▶ [CONSIGNA 1]: Indique si cada afirmación concuerda con el texto sobre la vida de Angelina, respondiendo sí o no y citando literalmente las palabras del texto que lo deciden. (a) Angelina estudió en la Academia de Matisse antes que en la de Anglada Camarasa. (b) Diego Rivera le envió dinero a Angelina para que viajara a México. (c) El hijo de Angelina murió de neumonía con 14 meses de edad.
▶ [CONSIGNA 2]: Proporcione la continuación del texto sobre la vida de Angelina a partir de su última oración.

▶ [EXTRACTO DE PÁGINA]:

┄┄┄┄┄┄

Tras la muerte de sus padres en 1909, y contando con una escasa pensión, se traslada a París con la intención de perfeccionar sus conocimientos, primero en la Academia de Matisse y después en la de Anglada Camarasa, donde conocerá a la pintora española María Blanchard, a la que le unirá desde entonces una constante amistad. Estudió grabado en metal y madera, especializándose en este medio con un estilo absolutamente personal que no se dejó influenciar por las modas del momento. Si en una primera etapa su pintura era más bien academicista al entrar en contacto con la multitud de movimientos de vanguardia presentes en la capital francesa, así como su relación con artistas como Picasso, Juan Gris y Modigliani, le ayudan a ver la naturaleza de una manera mucho más libre, tal y como recomendaba Cézanne, estructurando las emociones bajo el uso de la razón.

En el mes de junio de ese mismo año viaja a Brujas junto con su querida amiga, donde conoce a Diego Rivera, con quien se casará en 1911, estableciendo su residencia en París. A partir de ese momento, su carrera artística en cierto modo se para, no sólo por lo absorbente de aquella relación, repleta de contratiempos, pasiones y engaños, que consumían su espíritu y también su tiempo –ya que incluso ejercía de asistente de su marido preparando los lienzos y pigmentos para que éste pudiera pintar–, sino también, y sobre todo, por el fallecimiento de su hijo de tan solo 14 meses a causa de una fatal neumonía provocada por la falta de carbón dada su precaria situación económica. Esto fue lo más difícil de superar.

Tras más de una década de vida marital, el mexicano se marcha de manera inesperada a su país con la promesa de enviarle dinero para que ella viajara después, aunque esto nunca sucedió. La abandonó, la dejó sola, sumida en una gran tristeza, un vacío que incluso le hizo perder todo interés por la pintura. Diego no respondía a sus cartas y con una situación económica más que precaria tuvo que trabajar en lo que pudo: desde restauración de cuadros hasta ilustración para libros, sin olvidar nunca la idea de volver a verlo otra vez.

Fueron necesarios once años de duro trabajo hasta que Angelina consiguió reunir la cantidad necesaria para viajar a México y así reencontrarse por fin con su marido, lo que no esperaba es que al llegar éste se había vuelto a casar hasta dos veces, además de sumar multitud de amantes. Cuando ambos se encontraron por la calle, Diego fingió no reconocerla y Angelina no supo ni qué hacer. De nuevo se encontraba sola y en un país extraño.

┄┄┄┄┄┄

▶ [REGISTROS PROPORCIONADOS]:
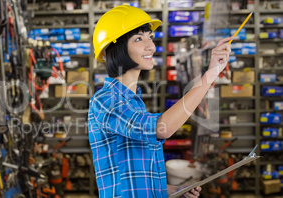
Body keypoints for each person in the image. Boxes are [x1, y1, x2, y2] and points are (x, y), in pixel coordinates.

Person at [88, 5, 232, 198]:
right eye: (139, 39)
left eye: (150, 37)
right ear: (114, 48)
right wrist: (210, 74)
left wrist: (172, 190)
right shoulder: (105, 101)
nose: (151, 47)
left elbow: (137, 178)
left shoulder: (134, 103)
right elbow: (162, 128)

┄┄┄┄┄┄

▶ [RESULTADO DEL EJERCICIO 1]:
(a) Sí: «primero en la Academia de Matisse y después en la de Anglada Camarasa».
(b) No: «con la promesa de enviarle dinero para que ella viajara después, aunque esto nunca sucedió».
(c) Sí: «el fallecimiento de su hijo de tan solo 14 meses a causa de una fatal neumonía».

▶ [RESULTADO DEL EJERCICIO 2]:
Aunque al principio sólo pensaba quedarse seis meses, finalmente consiguió reconducir su destino, siempre gracias a los amigos que allí encontró, permaneciendo en tierras mexicanas el resto de su vida. Comenzó a trabajar como profesora de dibujo en la Secretaría de Educación Pública, enfocando toda su energía en el ámbito educativo, y formó, junto con otros artistas, un grupo de teatro de guiñol con la intención de usar aquellas marionetas como vehículo de aprendizaje, llevando su pequeño teatro a cárceles, hospitales y diferentes colonias marginales. Esa fusión de estilos y lenguajes que aprendió en París y en sus diferentes viajes –todos los veranos visitaba España, adoraba los tizianos de El Prado–, supo sintetizarlos con la tradición pictórica mexicana de colores vivos en escenas de corte cotidiano que evitaban ahondar en cuestiones políticas e ideológicas.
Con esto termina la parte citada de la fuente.